Peter McConnell, the outgoing managing director of Worthy Park Estate, is of the view that the Chinese-owned firm has performed worse than when the estates were under government control.

"As far as the Chinese operations are concerned, I don't see where they have brought anything new to the table," said McConnell.

The businessmas said he is disappointed with the performance of the Chinese, as he was hoping that they were going to bring new technologies and innovations to the table.

"I have not seen it yet. Luckily they have deep pockets," added McConnell.

Delroy Armstrong, senior assistant to Hong Han, chairman and acting CEO of the Chinese firm, refused to comment on the criticisms. He, however, offered to be the conduit through which the questions would get to his boss for a response, but later advised The Gleaner that the PCSC would not be making a comment.

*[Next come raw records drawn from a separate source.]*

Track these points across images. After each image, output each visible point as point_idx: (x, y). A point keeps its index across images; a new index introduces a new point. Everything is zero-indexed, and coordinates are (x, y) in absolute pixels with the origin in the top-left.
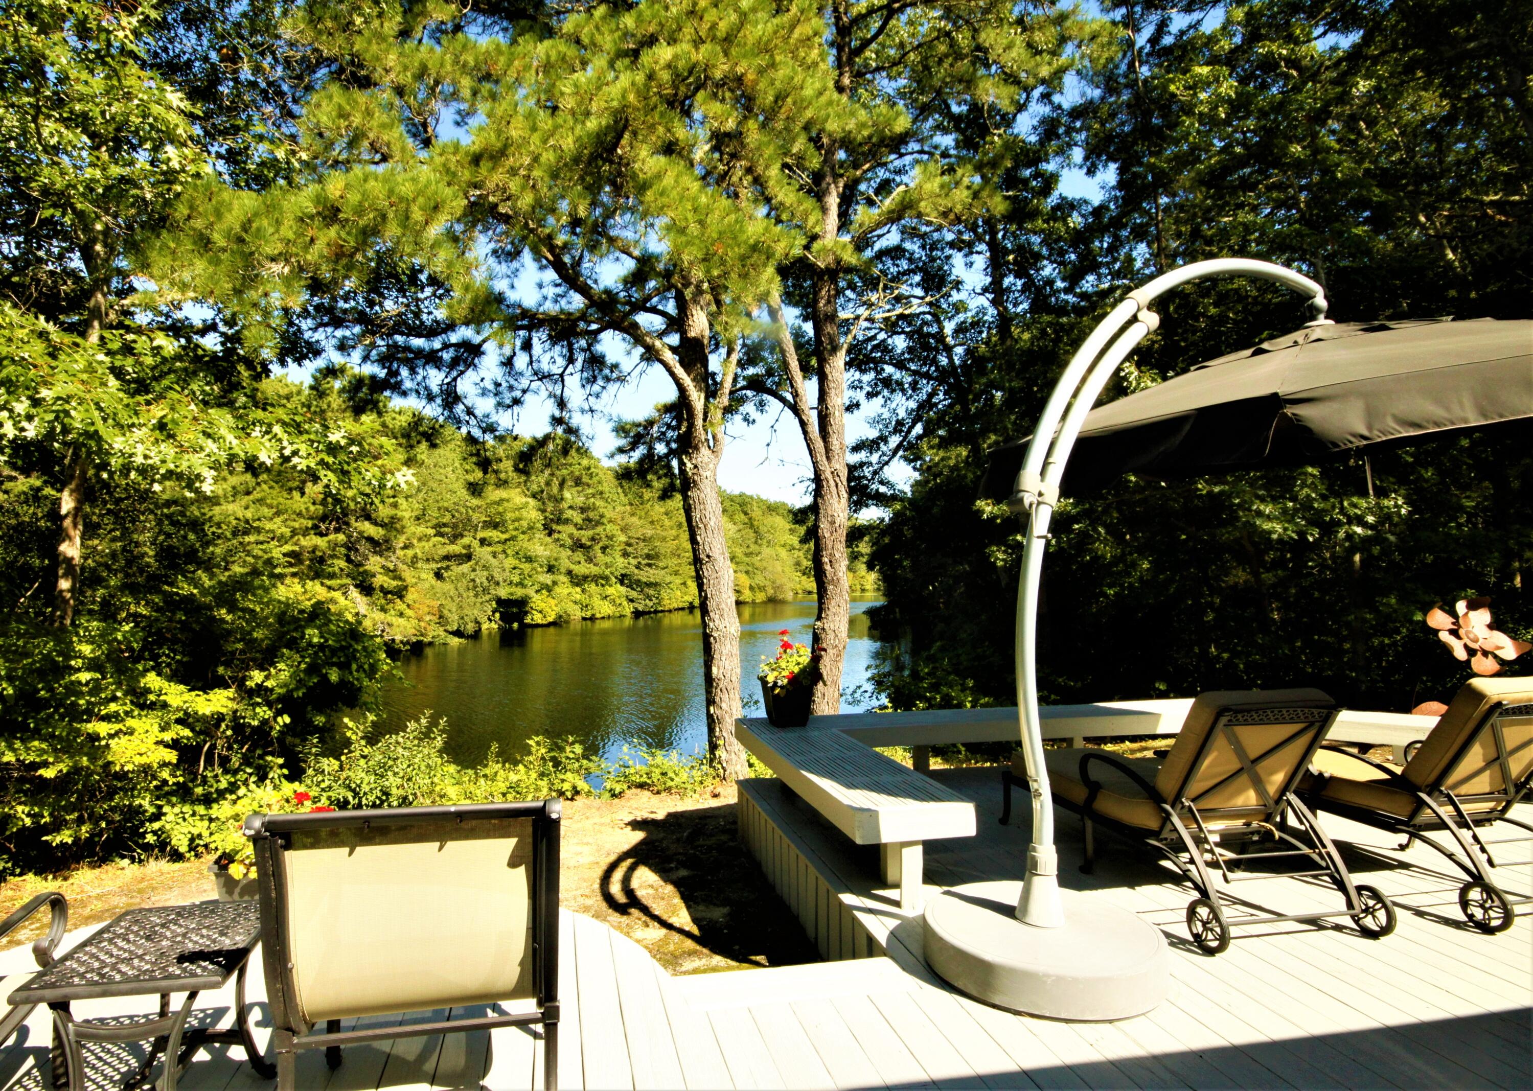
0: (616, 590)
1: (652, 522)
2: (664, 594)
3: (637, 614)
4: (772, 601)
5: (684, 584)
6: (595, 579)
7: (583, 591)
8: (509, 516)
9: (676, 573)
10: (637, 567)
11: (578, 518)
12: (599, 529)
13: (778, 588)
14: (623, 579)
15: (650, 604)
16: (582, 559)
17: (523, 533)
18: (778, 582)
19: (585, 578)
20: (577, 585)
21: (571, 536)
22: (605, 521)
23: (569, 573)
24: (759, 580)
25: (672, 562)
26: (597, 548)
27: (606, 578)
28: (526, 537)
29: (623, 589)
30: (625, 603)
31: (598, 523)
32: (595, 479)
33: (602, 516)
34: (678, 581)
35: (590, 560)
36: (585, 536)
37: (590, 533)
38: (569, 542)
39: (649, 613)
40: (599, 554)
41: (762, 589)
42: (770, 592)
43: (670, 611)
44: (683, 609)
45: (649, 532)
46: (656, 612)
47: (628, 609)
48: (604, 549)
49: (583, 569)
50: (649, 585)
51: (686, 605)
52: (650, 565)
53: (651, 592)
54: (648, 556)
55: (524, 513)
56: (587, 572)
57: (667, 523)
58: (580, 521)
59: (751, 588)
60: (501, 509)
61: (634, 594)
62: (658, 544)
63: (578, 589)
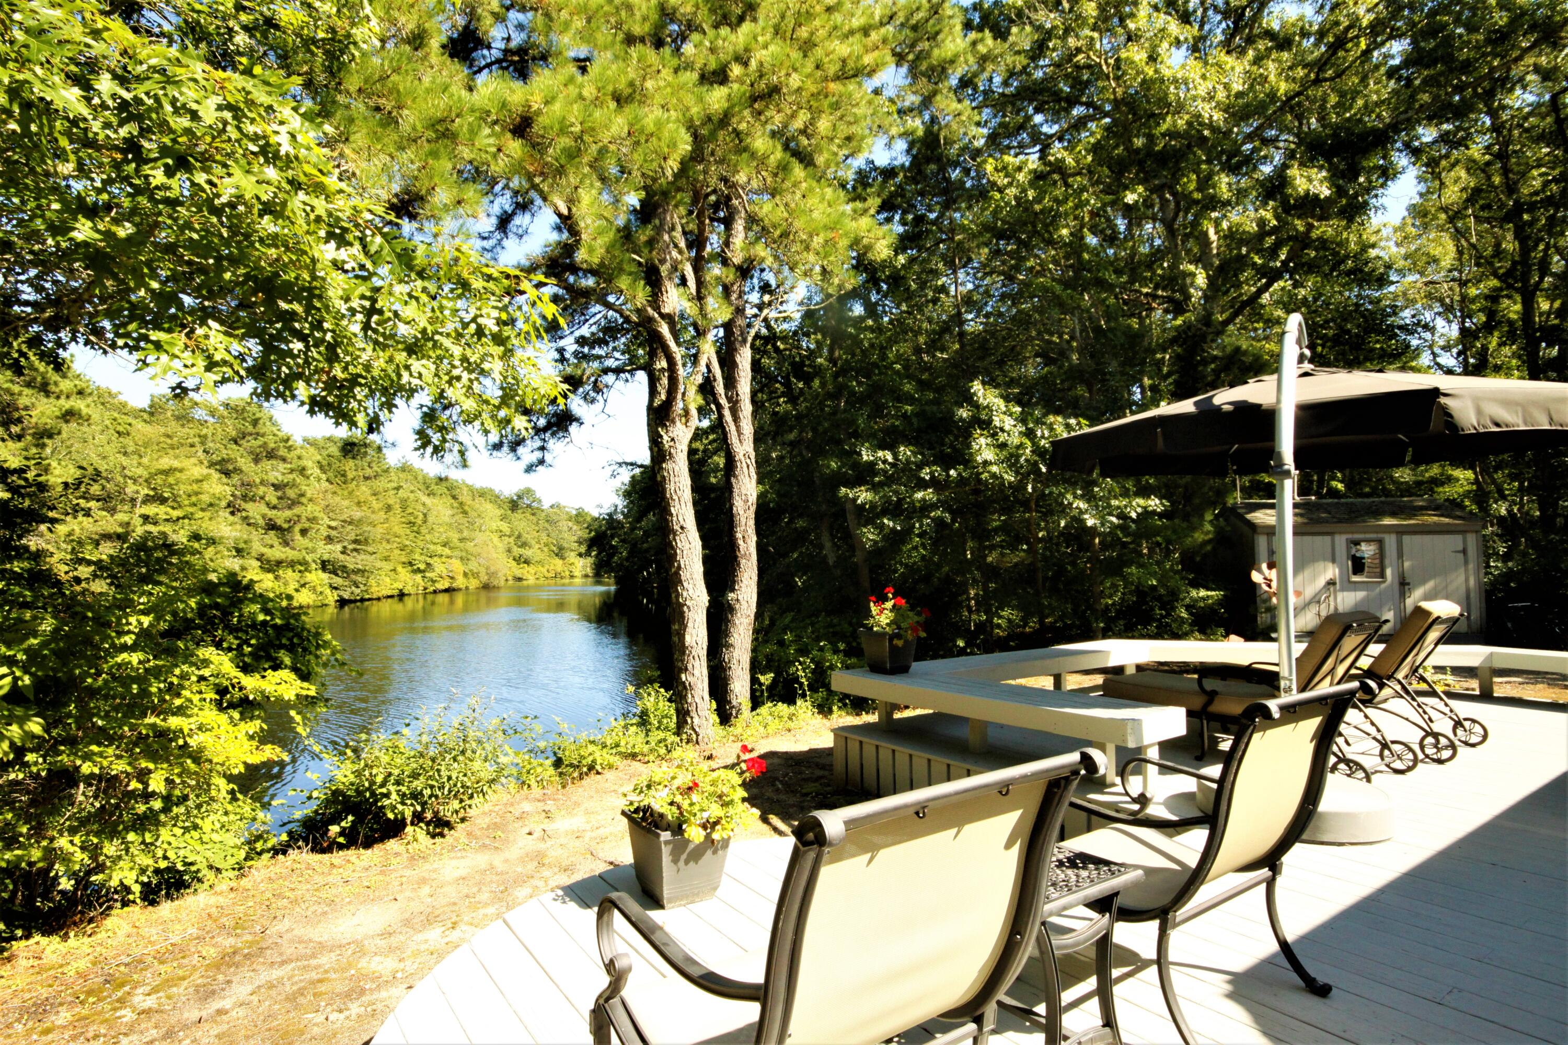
0: (317, 577)
1: (359, 504)
2: (372, 582)
3: (342, 603)
4: (486, 587)
5: (394, 570)
6: (292, 564)
7: (277, 578)
8: (182, 489)
9: (386, 559)
10: (343, 553)
11: (272, 496)
12: (297, 510)
13: (491, 575)
14: (324, 565)
15: (357, 591)
16: (276, 542)
17: (203, 510)
18: (492, 569)
19: (279, 563)
20: (269, 571)
21: (264, 517)
22: (304, 500)
23: (260, 558)
24: (473, 565)
25: (383, 548)
26: (297, 529)
27: (304, 563)
28: (207, 514)
29: (325, 576)
30: (328, 591)
31: (294, 503)
32: (293, 454)
33: (302, 495)
34: (387, 566)
35: (286, 543)
36: (280, 517)
37: (288, 513)
38: (261, 522)
39: (355, 601)
40: (298, 536)
41: (476, 575)
42: (484, 578)
43: (379, 599)
44: (391, 597)
45: (357, 514)
46: (362, 600)
47: (331, 598)
48: (304, 532)
49: (278, 552)
50: (357, 572)
51: (396, 592)
52: (356, 550)
53: (359, 578)
54: (355, 541)
55: (205, 485)
56: (283, 556)
57: (376, 505)
58: (274, 501)
59: (465, 575)
60: (171, 480)
61: (338, 581)
62: (367, 528)
63: (270, 576)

The Chinese firm is a subsidiary of COMPLANT International, which purchased Frome, Monymusk and Bernard Lodge sugar estates for US$9 million in the 2010 government-divestment exercise.

It has invested an estimated US$250 million to renovate the factories, while substantial work was done to improve sugar production in the various cane belts under their control.

 

FIRST DANGER

 

Allan Rickards, chairman of the All Island Jamaica Cane Farmers Association (AIJCFA), however, is unimpressed with the company's operation to date.

"Pan Caribbean came in and the first danger signal we got is when they sat at the table with us and refused to be a part of the pooling arrangement, when it was so blatantly advantageous.

"They ran into the problem of a deep learning curve, because they came with the opinion that they know more than everyone and have not sought the opinion of their Jamaican workers, who know every bolt and corner of the factories," Rickards claimed.

Frome opens the 2015-2016 crop year with a projection of 40,000 tonnes of the sweetener from 481,000 tonnes of cane, while Monymusk in Clarendon is hoping to produce 21,500 tonnes of the commodity from 237,000 tonnes of cane, when it starts production in February 2016.